**Task material**.
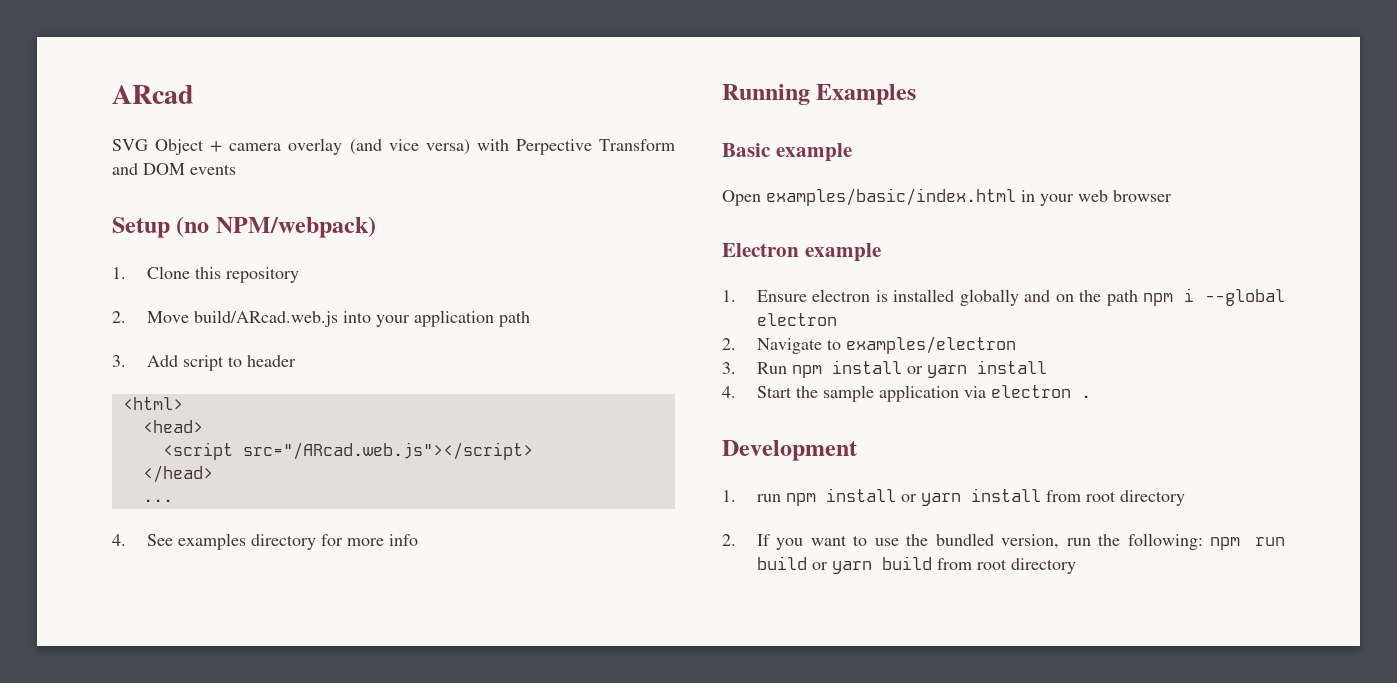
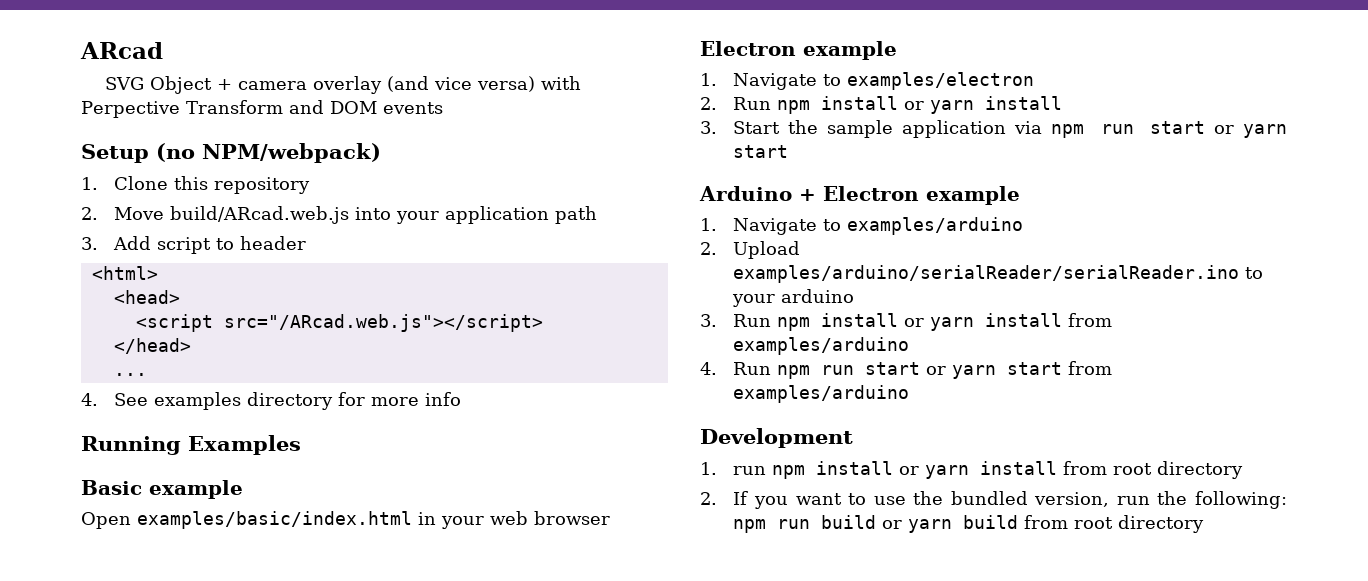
[756,288,1285,306] [756,313,837,326] [722,338,736,350] Ensure electron is installed globally and on the path npm i --global electron // 2. -> (717, 79) none
[722,362,736,374] 3. -> [700,97,717,110] 2.
[722,386,736,398] 4. -> [700,121,717,134] 3.
[990,385,1091,398] electron . -> [1051,121,1287,138] [733,145,789,158] [699,186,1020,205] [700,217,1024,235] [700,241,801,259] [733,265,1264,283] [732,289,855,307] [700,313,1113,331] [733,337,910,355] [700,361,1113,379] [733,385,910,403] npm run start or yarn start // Arduino + Electron example // 1. Navigate to examples/arduino // 2. Upload examples/arduino/serialReader/serialReader.ino to your arduino // 3. Run npm install or yarn install from examples/arduino // 4. Run npm run start or yarn start from examples/arduino

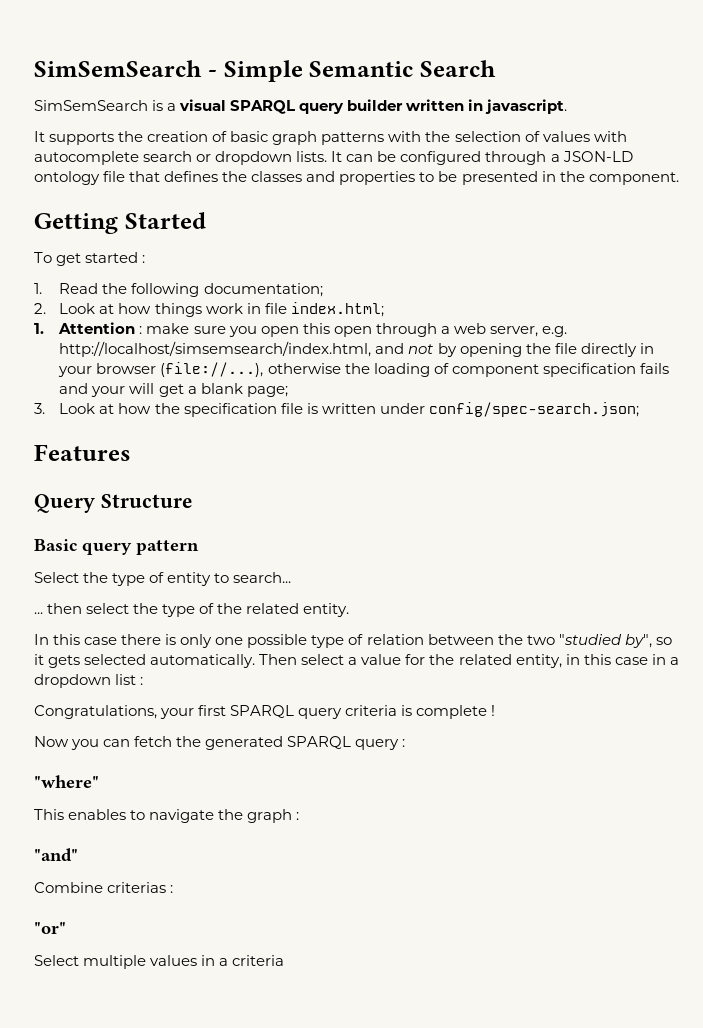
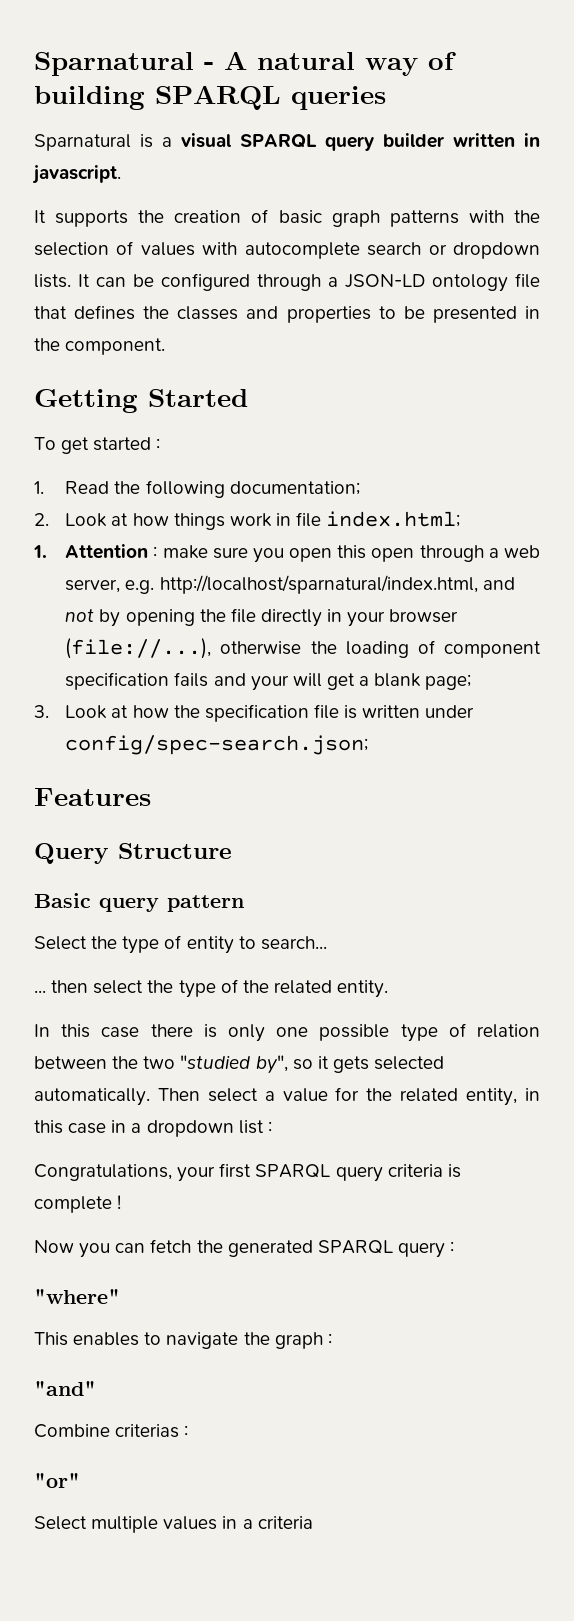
[34,60,496,82] [34,100,148,111] SimSemSearch - Simple Semantic Search // SimSemSearch -> [34,51,456,76] [34,85,386,110] [34,134,131,151] Sparnatural - A natural way of building SPARQL queries // Sparnatural
[59,341,372,357] http://localhost/simsemsearch/index.html, -> [159,575,478,594] http://localhost/sparnatural/index.html,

**Your assignment**.
Wherever "electron" appears in the listing, report the line it is on.

**Task result**.
[756,288,1285,306] [756,313,837,326] [722,338,736,350] Ensure electron is installed globally and on the path npm i --global electron // 2. -> (717, 79) none
[990,385,1091,398] electron . -> [1051,121,1287,138] [733,145,789,158] [699,186,1020,205] [700,217,1024,235] [700,241,801,259] [733,265,1264,283] [732,289,855,307] [700,313,1113,331] [733,337,910,355] [700,361,1113,379] [733,385,910,403] npm run start or yarn start // Arduino + Electron example // 1. Navigate to examples/arduino // 2. Upload examples/arduino/serialReader/serialReader.ino to your arduino // 3. Run npm install or yarn install from examples/arduino // 4. Run npm run start or yarn start from examples/arduino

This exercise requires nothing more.